Craw data from Goodread by Selenium and Python.
-
Python3 .
-
Clone this repository .
$ git clone https://github.com/congdaoduy298/Crawl-Data.git
- Install dependencies .
$ cd Crawl-Data/
$ pip3 install -r requirements.txt
- Run file by terminal .
$ python crawl_books.py
Total running time: 6181s
Get Vietnamese NER by using VnCoreNLP and English NER by using nltk + spacy.
-
Python 3.4+ (< 3.8).
-
Have to install all dependent libraries
$ pip3 install -r requirements.txt
- Clone VnCoreNLP repository and install vncorenlp.

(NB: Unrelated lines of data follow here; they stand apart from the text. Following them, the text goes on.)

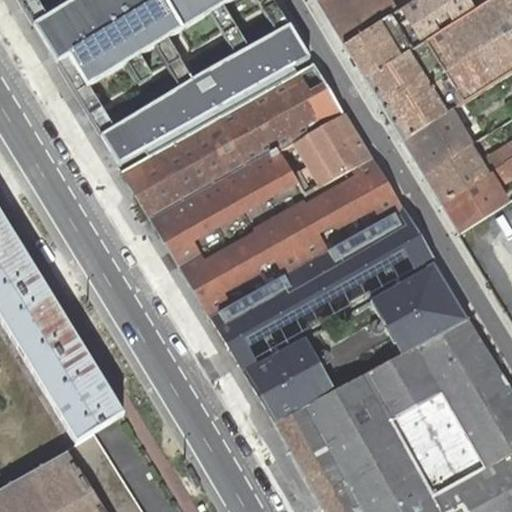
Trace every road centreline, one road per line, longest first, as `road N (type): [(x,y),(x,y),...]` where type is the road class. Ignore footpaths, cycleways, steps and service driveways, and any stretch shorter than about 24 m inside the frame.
road 1 (tertiary): [(0,99),(248,511)]
road 2 (residential): [(511,357),(295,0)]
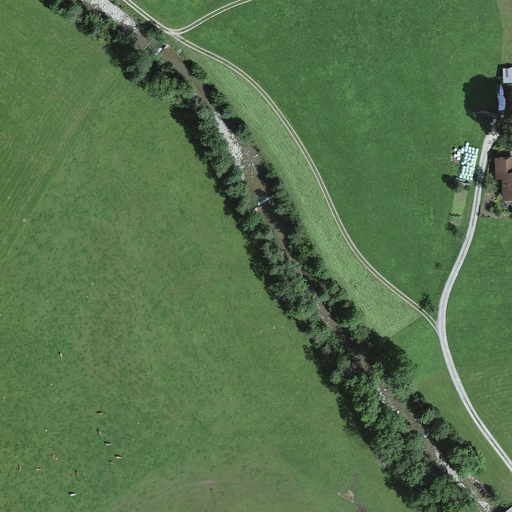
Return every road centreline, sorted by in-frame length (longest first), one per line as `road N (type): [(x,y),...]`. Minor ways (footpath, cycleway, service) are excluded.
road 1 (track): [(127,0),(251,80),(307,155),(357,253),(442,335)]
road 2 (track): [(511,135),(489,140),(442,311),(463,396),(511,466)]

$ git clone https://github.com/vncorenlp/VnCoreNLP
-
Java 1.8+
-
File VnCoreNLP-1.1.1.jar (27MB) and folder models (115MB) are placed in the same working folder.
-
NLTK Library (Do not need if use Bert-base model).
-
Spacy Library (Do not need if use Bert-base model).
$ python3 -m spacy download en_core_web_sm
I. Use NLTK and Spacy
- Run VnCoreNLP server.
$ vncorenlp -Xmx2g <FULL-PATH-to-VnCoreNLP-jar-file> -p 9000 -a "wseg,pos,ner"
- Open new terminal.
$ python3 get_ner.py
II. Use Bert-base
- Get NER with Vietnamese sentences by VnCoreNLP.
$ vncorenlp -Xmx2g <FULL-PATH-to-VnCoreNLP-jar-file> -p 9000 -a "wseg,pos,ner"
$ python3 get_vn_ner.py
- Use GPU of Google Colab and run all code in Bert_NER.ipynb.